One afternoon a couple of months later, while Conrad was out and Claire was folding laundry in the lounge, Marion came in and said, without preamble:
‘Claire, there’s something I need to tell you. I think I’m falling in love with Conrad. I haven’t told him and I don’t think he knows. I don’t know what to do about it. Sorry, Claire.’
‘Of course you are, sweetie. Of course you love him. It’s not a problem. I’ve been expecting this for some time.’
‘Really?… You mean you don’t mind?’
‘Not at all. You’re much better suited to him than I ever was. I’m too soft for him, really. He needs someone to stimulate and challenge and tease him, like you do. And you know, our marriage was essentially just part of his cover story. Don’t get me wrong – I still like him. Very much, actually. And he gave me a very comfortable life, which I’m grateful for. But none of us need that stuff any more.
‘You know, I’d like to build a little house in the middle of nature. Just me, an energy box, a replicator and a disposer. And a flying saucer, if possible. Maybe a cat. Simplify everything. I’m looking forward to it, to tell you the truth.’
‘But what if Conrad doesn’t…’
‘Oh sorry, I’m getting ahead of myself, aren’t I?… Look, sweetie, I’m absolutely sure he loves you, but he may not realise you feel the same. Men aren’t so clever about the emotional stuff, are they? So tell him. Tell him and see what he says.’
When Conrad walked in, Claire said, ‘Marion’s got something to tell you, darling. I suggest you go for a walk or something. I won’t wait up. Have a lovely evening.’
Puzzled but obliging, Conrad went off for a walk in the nature reserve with Marion.
Twenty minutes later the phone rang.
‘Darling, it’s me.’
‘Marion says she’s in love with me.’
‘Yes, darling, I know.’
‘She says you don’t mind.’
‘Yes, that’s right.’
‘You don’t mind? If me and Marion…’
‘That’s right, I don’t mind at all. And I think you and Marion are made for each other.’
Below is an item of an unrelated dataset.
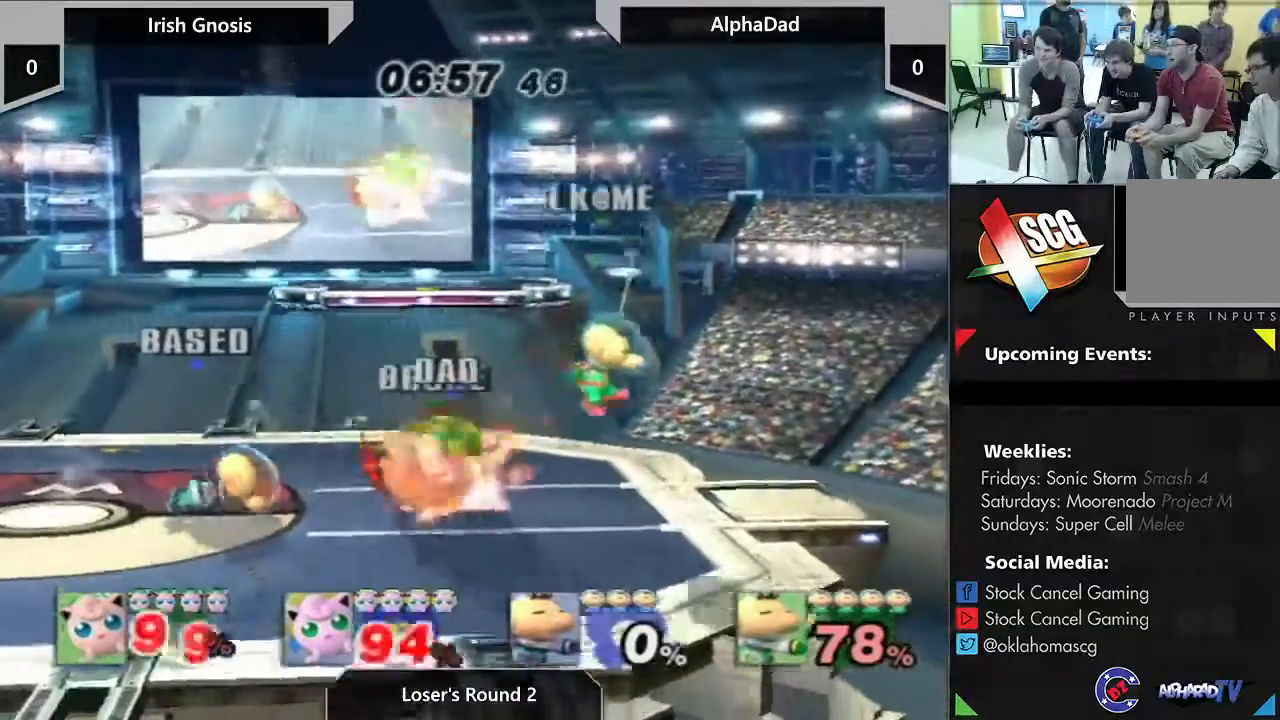
{"dt_ms": 500, "buttons": [], "left_stick": "down", "right_stick": "center", "events": [[100, "B", "up"], [417, "left_stick", "down"]]}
‘I didn’t want to do anything without… You know.’
‘So you’re okay?’
‘Never better, darling.’
‘Are you sure?’
‘This is a weird conversation.’
‘It is, isn’t it? Hadn’t you better get back to Marion?’
‘Alright then. Love you. I mean. You know what I mean.’
‘Of course. Love you too, darling. And give my love to Marion.’
‘I will. Don’t wait up.’
‘I won’t wait up.’
As she put the phone down, Claire marvelled at herself. She seemed to have completely lost the capacity for jealousy. She searched inside herself, and couldn’t find a scrap of it. How strange, and how wonderful! In its place was a bubbly, overflowing fountain of happiness – Marion and Conrad’s happiness – which she seemed to be sharing in.
She’d so much enjoyed watching them fall in love. She’d better move out now and give them space – a motel first, then maybe a little rented flat. But she was sure the happiness would keep on flowing her way.
In fact, the swelling happiness of the whole world seemed to be flowing into her. So much of it, you’d think she’d burst. But instead she seemed to be expanding to accommodate it.
Perhaps this is Oneness, she thought. Perhaps this is how it works.
And she went into the bedroom to pack.